A week or two later the buzzer rings. It is Makhosi, who will take me to Mbali, as Mbali needs money. First, I refused. Then after a few quiet moments, Makhosi accompanied me down to the garage, and I opened the car door for her, and drove to the gate, opening by remote, and then onto the road. A fat whore sits with her legs crossed on the Four Seasons veranda, showing her pale arse to passers-by. On the highway, I took the wrong turn-off, and got miserably lost in my anger. In the end, I found my way back to the road, and turned off at Marianhill, then a bit further on right to Dassenhoek. Houses, huts, and weed cover the hilly landscape. Makhosi directed me onto a gravel road, and I slowly steered my car across ditches, dongas, and grass. We parked on a slope, and walked on a footpath down a steep hill to an unpainted cement house. Outside, Mbali’s little boy squirreled, shyly, around the corner of the house, when he saw us. We entered the house. It was very neat, and on the kitchen wall were some calendars with religious sayings, and a picture of a praying Jesus Christ. I met Mbali’s mother for the first time. Then I saw Mbali’s skeletal form in bed. Next to the bed were some oranges and bananas and a TV.
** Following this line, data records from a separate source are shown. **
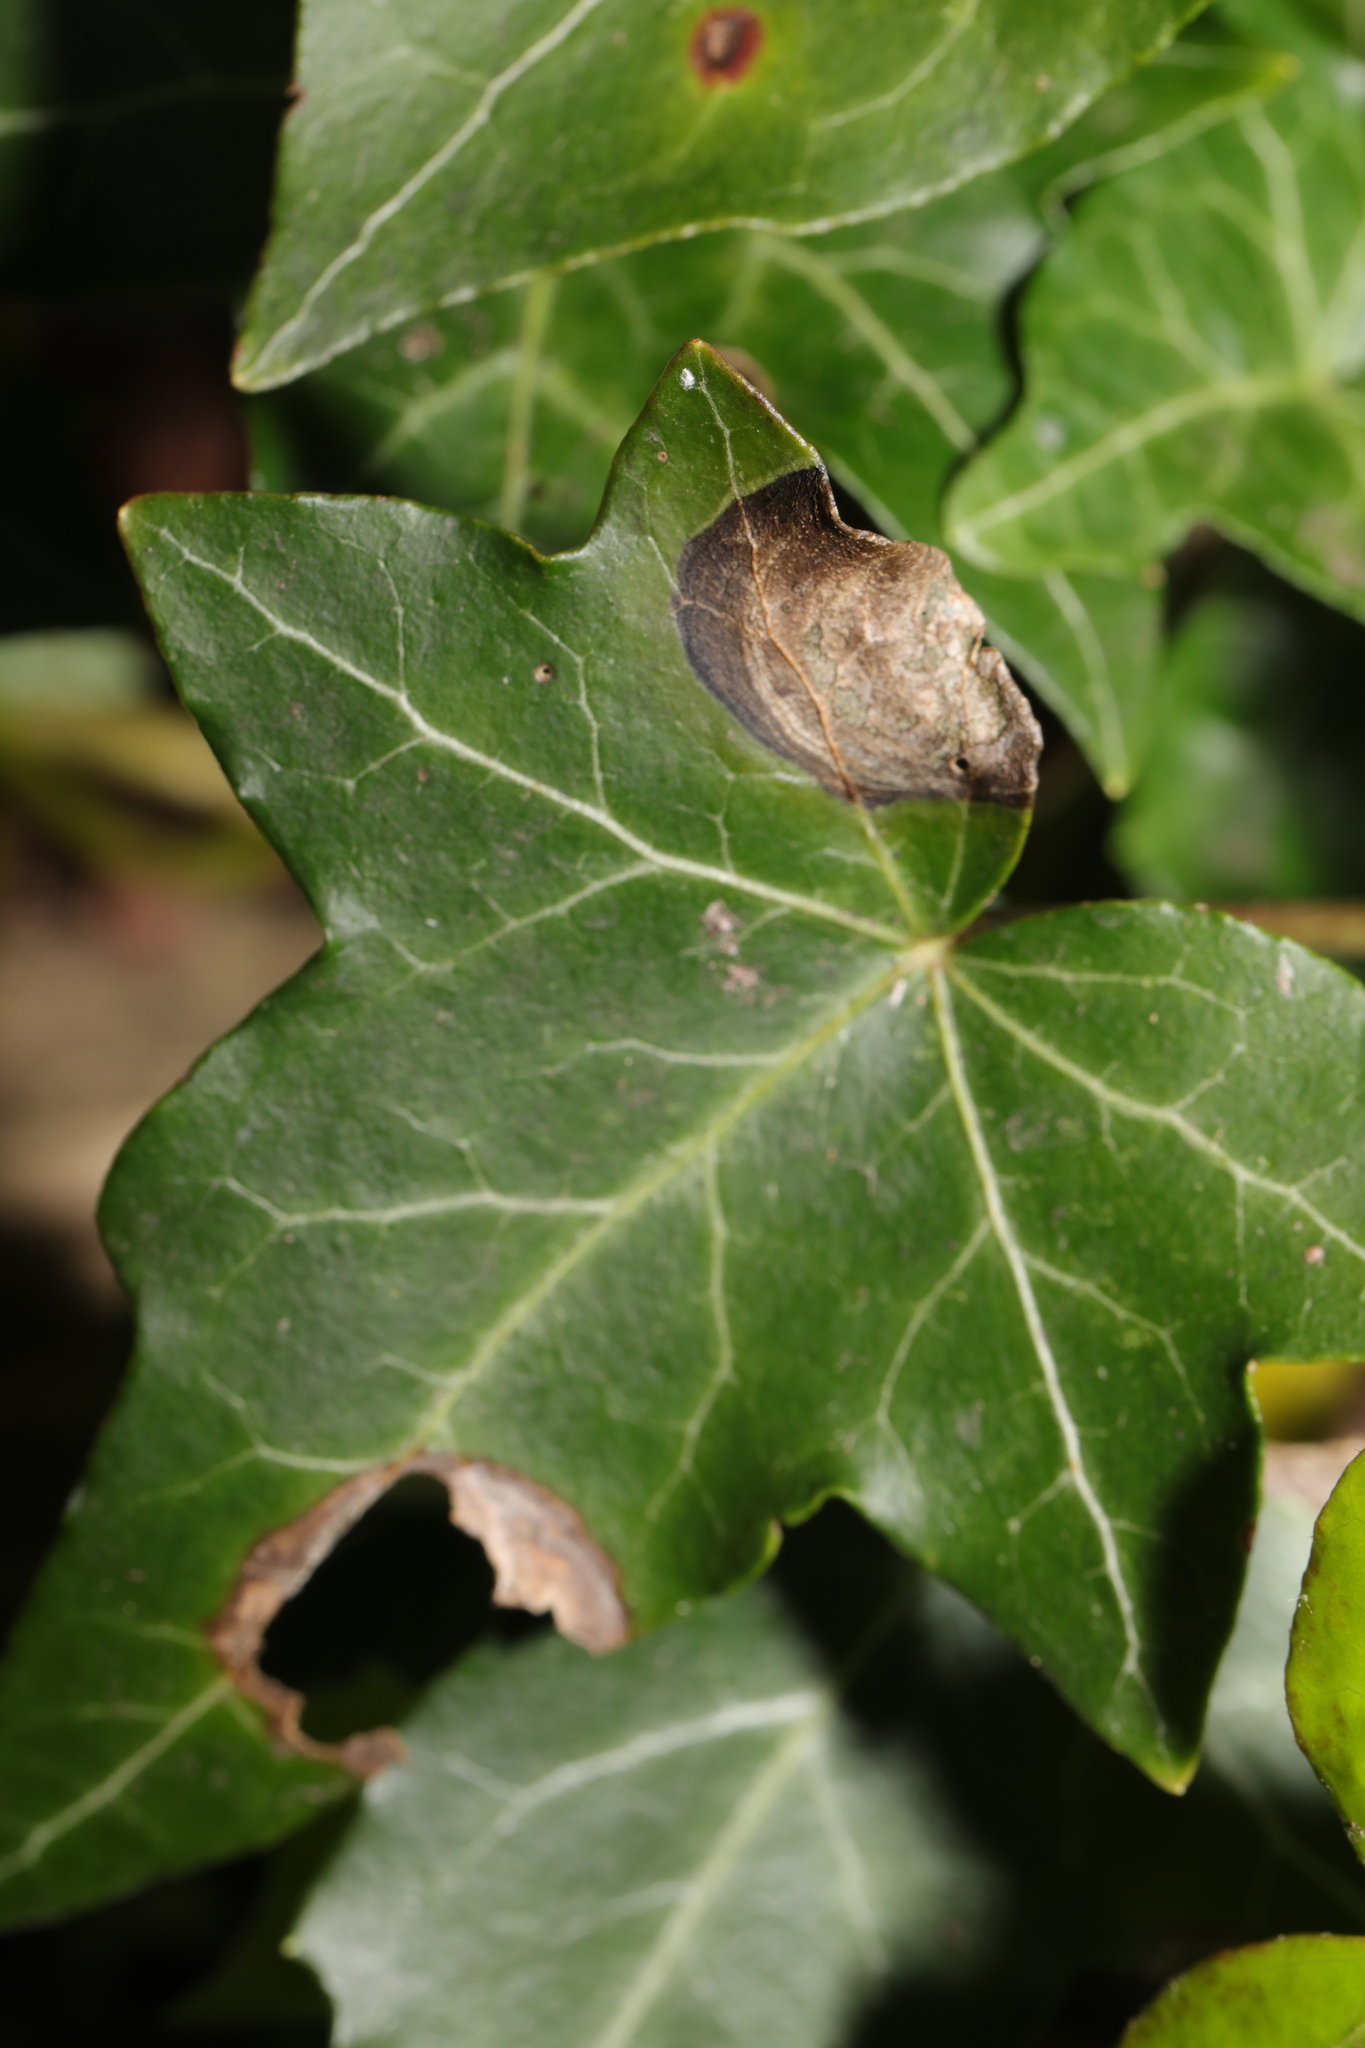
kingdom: Plantae
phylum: Tracheophyta
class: Magnoliopsida
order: Apiales
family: Araliaceae
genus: Hedera
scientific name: Hedera helix
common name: Ivy
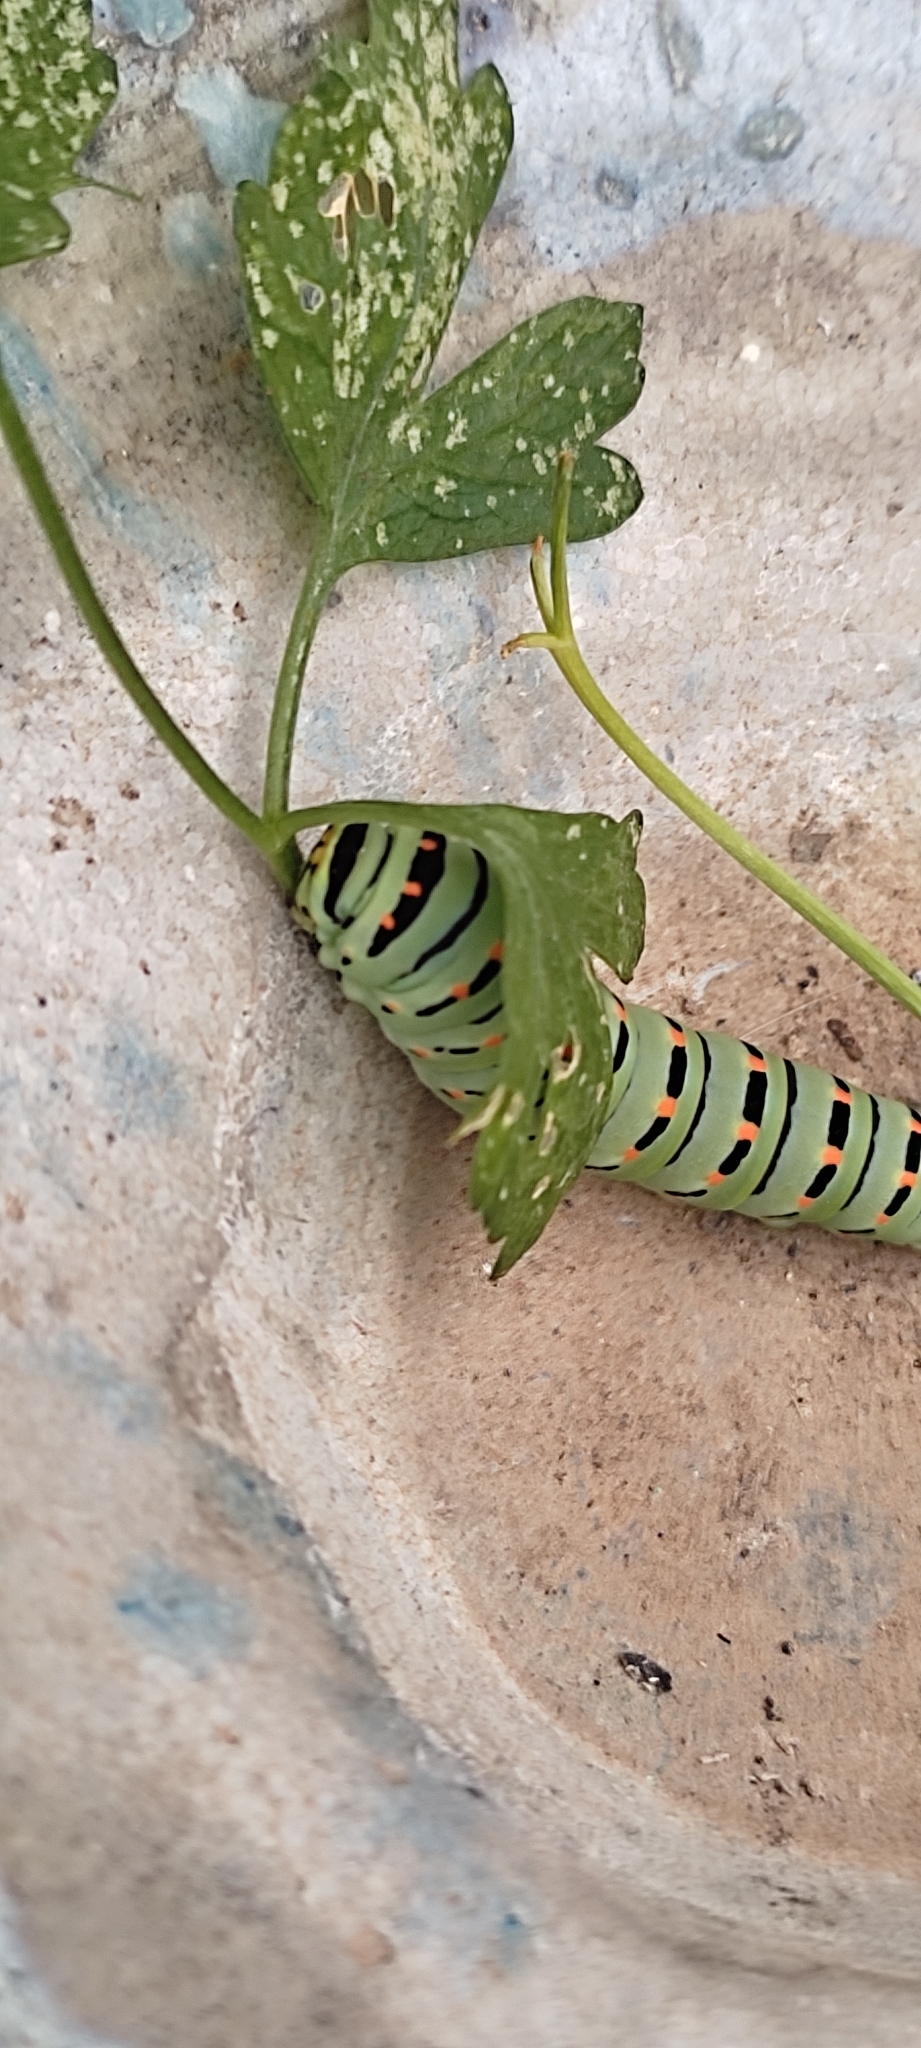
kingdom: Animalia
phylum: Arthropoda
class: Insecta
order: Lepidoptera
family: Papilionidae
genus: Papilio
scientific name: Papilio machaon
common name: Swallowtail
Mbali then demanded that I take her for a drive. Her feet and lower legs pained from her weight loss. She could not walk. Makhosi helped her into some clothes, and she clung to me as we moved step by little step up the slope to the car. I opened the door. She sat in front, and complained about the heat as we took the highway. I took her back late that afternoon, not to see her again until many months later.
I’m looking out of the flat window, seeing a tall thin woman walking on a sidewalk, and the thought occurs out of the blue “Mbali has returned from the dead.”